──────── The data
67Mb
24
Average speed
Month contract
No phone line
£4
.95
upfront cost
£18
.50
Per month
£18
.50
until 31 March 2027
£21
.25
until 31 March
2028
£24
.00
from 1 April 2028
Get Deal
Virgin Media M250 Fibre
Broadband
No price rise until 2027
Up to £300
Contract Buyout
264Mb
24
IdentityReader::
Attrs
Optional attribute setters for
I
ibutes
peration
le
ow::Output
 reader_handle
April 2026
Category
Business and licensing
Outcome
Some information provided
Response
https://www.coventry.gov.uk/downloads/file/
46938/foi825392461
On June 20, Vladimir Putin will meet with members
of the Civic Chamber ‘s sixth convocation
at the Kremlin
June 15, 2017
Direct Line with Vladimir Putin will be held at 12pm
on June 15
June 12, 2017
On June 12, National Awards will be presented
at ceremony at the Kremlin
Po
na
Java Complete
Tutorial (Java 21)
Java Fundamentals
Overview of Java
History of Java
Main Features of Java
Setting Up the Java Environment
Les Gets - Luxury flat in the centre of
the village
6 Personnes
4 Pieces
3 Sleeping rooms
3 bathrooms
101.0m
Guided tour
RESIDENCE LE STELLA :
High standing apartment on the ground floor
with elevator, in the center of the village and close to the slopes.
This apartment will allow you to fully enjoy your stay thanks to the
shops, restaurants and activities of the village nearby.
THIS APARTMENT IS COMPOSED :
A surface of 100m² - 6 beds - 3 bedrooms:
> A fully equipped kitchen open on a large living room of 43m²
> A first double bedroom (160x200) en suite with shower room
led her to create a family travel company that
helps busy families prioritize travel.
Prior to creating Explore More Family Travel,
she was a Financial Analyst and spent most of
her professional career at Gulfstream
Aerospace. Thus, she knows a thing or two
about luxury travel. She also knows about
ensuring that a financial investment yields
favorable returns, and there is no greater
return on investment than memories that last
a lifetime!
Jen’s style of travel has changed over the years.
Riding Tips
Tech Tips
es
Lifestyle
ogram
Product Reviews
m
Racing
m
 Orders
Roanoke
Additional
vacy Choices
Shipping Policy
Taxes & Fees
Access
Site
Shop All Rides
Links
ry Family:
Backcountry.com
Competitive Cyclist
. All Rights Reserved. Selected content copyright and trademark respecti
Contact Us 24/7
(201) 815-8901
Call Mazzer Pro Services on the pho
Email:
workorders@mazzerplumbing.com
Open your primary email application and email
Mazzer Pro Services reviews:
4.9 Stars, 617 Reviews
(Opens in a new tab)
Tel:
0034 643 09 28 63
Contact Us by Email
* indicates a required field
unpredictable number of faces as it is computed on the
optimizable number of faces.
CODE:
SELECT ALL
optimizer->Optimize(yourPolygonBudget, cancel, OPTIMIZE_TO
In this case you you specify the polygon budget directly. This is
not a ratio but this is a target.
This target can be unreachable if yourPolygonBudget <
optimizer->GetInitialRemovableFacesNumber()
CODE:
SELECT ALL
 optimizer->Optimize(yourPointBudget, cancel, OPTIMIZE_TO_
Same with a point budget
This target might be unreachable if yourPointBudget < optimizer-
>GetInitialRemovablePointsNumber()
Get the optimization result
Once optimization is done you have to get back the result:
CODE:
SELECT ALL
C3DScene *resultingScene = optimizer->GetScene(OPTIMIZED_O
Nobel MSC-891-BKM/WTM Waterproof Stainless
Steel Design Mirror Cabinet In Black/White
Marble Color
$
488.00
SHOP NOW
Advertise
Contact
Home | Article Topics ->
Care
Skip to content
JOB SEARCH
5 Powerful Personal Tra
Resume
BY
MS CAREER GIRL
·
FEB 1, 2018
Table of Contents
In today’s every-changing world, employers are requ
────────────────
■ **What you have to do**:
Copy the records word for word, from their first line through the line containing "46938/foi825392461", including both of those lines.

■ **Task answer**:
67Mb
24
Average speed
Month contract
No phone line
£4
.95
upfront cost
£18
.50
Per month
£18
.50
until 31 March 2027
£21
.25
until 31 March
2028
£24
.00
from 1 April 2028
Get Deal
Virgin Media M250 Fibre
Broadband
No price rise until 2027
Up to £300
Contract Buyout
264Mb
24
IdentityReader::
Attrs
Optional attribute setters for
I
ibutes
peration
le
ow::Output
 reader_handle
April 2026
Category
Business and licensing
Outcome
Some information provided
Response
https://www.coventry.gov.uk/downloads/file/
46938/foi825392461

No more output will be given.